- [WORK INSTRUCTIONS]:
Wherever the string "избирателна" shows up in the material below, copy that line.

***

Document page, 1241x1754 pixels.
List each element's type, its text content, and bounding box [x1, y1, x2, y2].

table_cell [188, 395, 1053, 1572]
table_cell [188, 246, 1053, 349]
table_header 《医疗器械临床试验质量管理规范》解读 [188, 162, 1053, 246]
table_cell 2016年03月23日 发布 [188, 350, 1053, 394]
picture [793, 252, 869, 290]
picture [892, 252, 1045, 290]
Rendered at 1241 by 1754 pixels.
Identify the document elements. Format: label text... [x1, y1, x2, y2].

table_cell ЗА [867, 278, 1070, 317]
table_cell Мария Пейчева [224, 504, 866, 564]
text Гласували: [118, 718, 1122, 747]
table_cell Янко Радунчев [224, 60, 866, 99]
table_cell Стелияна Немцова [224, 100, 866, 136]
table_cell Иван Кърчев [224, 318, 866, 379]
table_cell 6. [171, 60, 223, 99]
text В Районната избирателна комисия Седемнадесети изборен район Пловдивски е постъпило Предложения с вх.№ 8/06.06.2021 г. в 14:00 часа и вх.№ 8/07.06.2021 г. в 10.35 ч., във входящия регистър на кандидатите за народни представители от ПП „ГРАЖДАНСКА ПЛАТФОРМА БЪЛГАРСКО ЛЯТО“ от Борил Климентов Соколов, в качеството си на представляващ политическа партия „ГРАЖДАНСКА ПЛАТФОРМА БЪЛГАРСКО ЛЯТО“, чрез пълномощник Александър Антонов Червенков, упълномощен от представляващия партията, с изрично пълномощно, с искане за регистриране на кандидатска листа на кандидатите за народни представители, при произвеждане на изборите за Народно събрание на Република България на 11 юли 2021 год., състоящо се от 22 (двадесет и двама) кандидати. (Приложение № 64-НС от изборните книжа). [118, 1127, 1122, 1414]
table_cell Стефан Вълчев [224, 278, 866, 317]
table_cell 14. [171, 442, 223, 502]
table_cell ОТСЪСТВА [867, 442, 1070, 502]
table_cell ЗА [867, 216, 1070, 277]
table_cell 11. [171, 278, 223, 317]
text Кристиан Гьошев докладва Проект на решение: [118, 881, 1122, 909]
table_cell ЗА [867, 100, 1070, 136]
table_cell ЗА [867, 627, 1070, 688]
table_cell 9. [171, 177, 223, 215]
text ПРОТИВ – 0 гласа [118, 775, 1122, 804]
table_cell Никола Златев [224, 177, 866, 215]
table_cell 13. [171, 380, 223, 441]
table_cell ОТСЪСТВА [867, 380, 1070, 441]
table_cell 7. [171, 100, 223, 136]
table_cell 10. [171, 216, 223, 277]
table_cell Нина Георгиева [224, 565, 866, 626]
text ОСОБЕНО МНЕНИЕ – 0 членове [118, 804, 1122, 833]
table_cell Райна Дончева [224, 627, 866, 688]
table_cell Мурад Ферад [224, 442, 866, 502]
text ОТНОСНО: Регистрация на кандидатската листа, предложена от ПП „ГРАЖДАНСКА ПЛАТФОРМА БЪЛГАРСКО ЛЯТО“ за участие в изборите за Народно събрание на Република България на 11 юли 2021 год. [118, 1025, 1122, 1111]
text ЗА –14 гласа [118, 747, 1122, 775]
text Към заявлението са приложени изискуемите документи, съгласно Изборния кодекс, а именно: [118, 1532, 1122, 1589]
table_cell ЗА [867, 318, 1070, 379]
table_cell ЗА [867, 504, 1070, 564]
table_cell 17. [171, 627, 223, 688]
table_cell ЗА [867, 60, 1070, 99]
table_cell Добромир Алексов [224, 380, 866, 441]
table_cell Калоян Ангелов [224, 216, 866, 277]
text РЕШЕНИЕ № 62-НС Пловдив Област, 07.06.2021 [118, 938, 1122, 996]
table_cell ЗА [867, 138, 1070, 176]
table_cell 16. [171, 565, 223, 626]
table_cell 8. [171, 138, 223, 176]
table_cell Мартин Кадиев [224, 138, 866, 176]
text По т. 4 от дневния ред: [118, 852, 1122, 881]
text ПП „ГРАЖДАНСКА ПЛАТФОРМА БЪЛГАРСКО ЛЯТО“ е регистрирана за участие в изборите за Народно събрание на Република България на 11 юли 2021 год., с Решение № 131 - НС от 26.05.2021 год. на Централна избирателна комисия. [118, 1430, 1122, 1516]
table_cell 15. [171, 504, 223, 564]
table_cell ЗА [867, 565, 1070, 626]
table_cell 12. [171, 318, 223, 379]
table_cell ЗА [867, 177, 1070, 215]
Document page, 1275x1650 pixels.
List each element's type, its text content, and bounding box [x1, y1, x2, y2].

***

- [COMPLETED TASK]:
text В Районната избирателна комисия Седемнадесети изборен район Пловдивски е постъпило Предложения с вх.№ 8/06.06.2021 г. в 14:00 часа и вх.№ 8/07.06.2021 г. в 10.35 ч., във входящия регистър на кандидатите за народни представители от ПП „ГРАЖДАНСКА ПЛАТФОРМА БЪЛГАРСКО ЛЯТО“ от Борил Климентов Соколов, в качеството си на представляващ политическа партия „ГРАЖДАНСКА ПЛАТФОРМА БЪЛГАРСКО ЛЯТО“, чрез пълномощник Александър Антонов Червенков, упълномощен от представляващия партията, с изрично пълномощно, с искане за регистриране на кандидатска листа на кандидатите за народни представители, при произвеждане на изборите за Народно събрание на Република България на 11 юли 2021 год., състоящо се от 22 (двадесет и двама) кандидати. (Приложение № 64-НС от изборните книжа). [118, 1127, 1122, 1414]
text ПП „ГРАЖДАНСКА ПЛАТФОРМА БЪЛГАРСКО ЛЯТО“ е регистрирана за участие в изборите за Народно събрание на Република България на 11 юли 2021 год., с Решение № 131 - НС от 26.05.2021 год. на Централна избирателна комисия. [118, 1430, 1122, 1516]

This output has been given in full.